(Dataset records)
>>
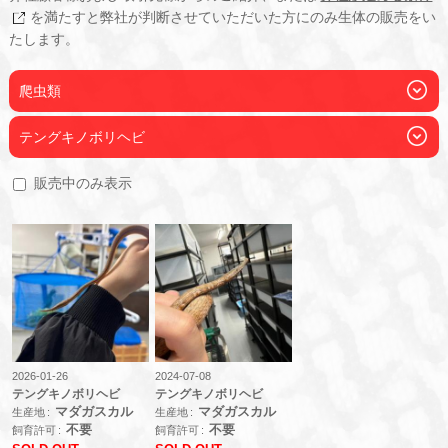
を満たすと弊社が判断させていただいた方にのみ生体の販売をい
たします。
爬虫類
テングキノボリヘビ
販売中のみ表示
2026-01-26
2024-07-08
テングキノボリヘビ
テングキノボリヘビ
マダガスカル
マダガスカル
生産地
生産地
不要
不要
飼育許可
飼育許可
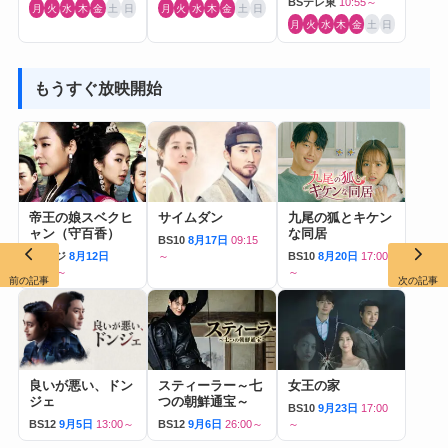
BSテレ東
10:55～
月
火
水
木
金
土
日
月
火
水
木
金
土
日
月
火
水
木
金
土
日
もうすぐ放映開始
帝王の娘スベクヒ
サイムダン
九尾の狐とキケン
ャン（守百香）
な同居
BS10
8月17日
09:15
BSフジ
8月12日
～
BS10
8月20日
17:00
07:55～
～
前の記事
次の記事
良いが悪い、ドン
スティーラー～七
女王の家
ジェ
つの朝鮮通宝～
BS10
9月23日
17:00
BS12
9月5日
13:00～
BS12
9月6日
26:00～
～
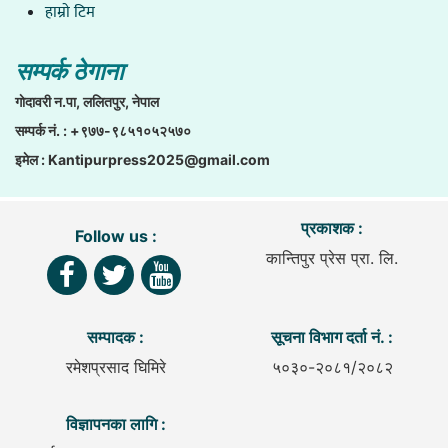
हाम्राे टिम
सम्पर्क ठेगाना
गाेदावरी न.पा, ललितपुर, नेपाल
सम्पर्क नं. : +९७७-९८५१०५२५७०
इमेल :
Kantipurpress2025@gmail.com
प्रकाशक :
Follow us :
कान्तिपुर प्रेस प्रा. लि.
सम्पादक :
सूचना विभाग दर्ता नं. :
रमेशप्रसाद घिमिरे
५०३०-२०८१/२०८२
विज्ञापनका लागि :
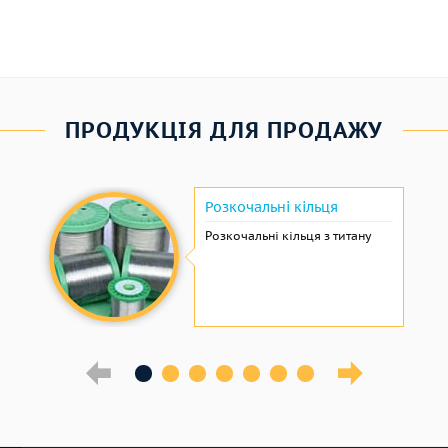
ПРОДУКЦІЯ ДЛЯ ПРОДАЖУ
Розкочальні кільця
Розкочальні кільця з титану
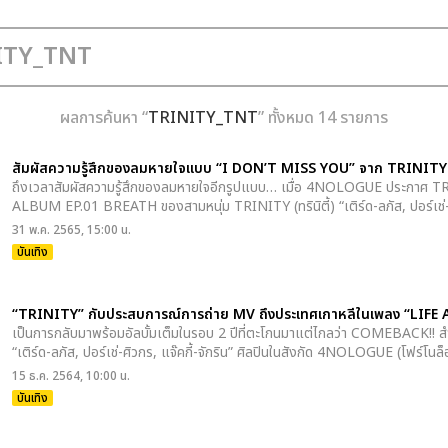
ผลการค้นหา “
TRINITY_TNT
” ทั้งหมด 14 รายการ
สัมผัสความรู้สึกของลมหายใจแบบ “I DON’T MISS YOU” จาก TRINITY พร้
ถึงเวลาสัมผัสความรู้สึกของลมหายใจอีกรูปแบบ… เมื่อ 4NOLOGUE ประกาศ
ALBUM EP.01 BREATH ของสามหนุ่ม TRINITY (ทรินิตี้) “เติร์ด-ลภัส, ปอร์เช่-ศิ
31 พ.ค. 2565, 15:00 น.
บันเทิง
“TRINITY” กับประสบการณ์การถ่าย MV ถึงประเทศเกาหลีในเพลง “LIFE
เป็นการกลับมาพร้อมอัลบั้มเต็มในรอบ 2 ปีที่ตะโกนมาแต่ไกลว่า COMEBACK!! สำห
“เติร์ด-ลภัส, ปอร์เช่-ศิวกร, แจ๊คกี้-จักริน” ศิลปินในสังกัด 4NOLOGUE (โฟร์โนล
15 ธ.ค. 2564, 10:00 น.
บันเทิง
<<
Exactly what appears in the records above must be returned, apart from the pictures.

を満たすと弊社が判断させていただいた方にのみ生体の販売をい
たします。
爬虫類
テングキノボリヘビ
販売中のみ表示
2026-01-26
2024-07-08
テングキノボリヘビ
テングキノボリヘビ
マダガスカル
マダガスカル
生産地
生産地
不要
不要
飼育許可
飼育許可
BSテレ東
10:55～
月
火
水
木
金
土
日
月
火
水
木
金
土
日
月
火
水
木
金
土
日
もうすぐ放映開始
帝王の娘スベクヒ
サイムダン
九尾の狐とキケン
ャン（守百香）
な同居
BS10
8月17日
09:15
BSフジ
8月12日
～
BS10
8月20日
17:00
07:55～
～
前の記事
次の記事
良いが悪い、ドン
スティーラー～七
女王の家
ジェ
つの朝鮮通宝～
BS10
9月23日
17:00
BS12
9月5日
13:00～
BS12
9月6日
26:00～
～
हाम्राे टिम
सम्पर्क ठेगाना
गाेदावरी न.पा, ललितपुर, नेपाल
सम्पर्क नं. : +९७७-९८५१०५२५७०
इमेल :
Kantipurpress2025@gmail.com
प्रकाशक :
Follow us :
कान्तिपुर प्रेस प्रा. लि.
सम्पादक :
सूचना विभाग दर्ता नं. :
रमेशप्रसाद घिमिरे
५०३०-२०८१/२०८२
विज्ञापनका लागि :
ПРОДУКЦІЯ ДЛЯ ПРОДАЖУ
Розкочальні кільця
Розкочальні кільця з титану
ผลการค้นหา “
TRINITY_TNT
” ทั้งหมด 14 รายการ
สัมผัสความรู้สึกของลมหายใจแบบ “I DON’T MISS YOU” จาก TRINITY พร้
ถึงเวลาสัมผัสความรู้สึกของลมหายใจอีกรูปแบบ… เมื่อ 4NOLOGUE ประกาศ
ALBUM EP.01 BREATH ของสามหนุ่ม TRINITY (ทรินิตี้) “เติร์ด-ลภัส, ปอร์เช่-ศิ
31 พ.ค. 2565, 15:00 น.
บันเทิง
“TRINITY” กับประสบการณ์การถ่าย MV ถึงประเทศเกาหลีในเพลง “LIFE
เป็นการกลับมาพร้อมอัลบั้มเต็มในรอบ 2 ปีที่ตะโกนมาแต่ไกลว่า COMEBACK!! สำห
“เติร์ด-ลภัส, ปอร์เช่-ศิวกร, แจ๊คกี้-จักริน” ศิลปินในสังกัด 4NOLOGUE (โฟร์โนล
15 ธ.ค. 2564, 10:00 น.
บันเทิง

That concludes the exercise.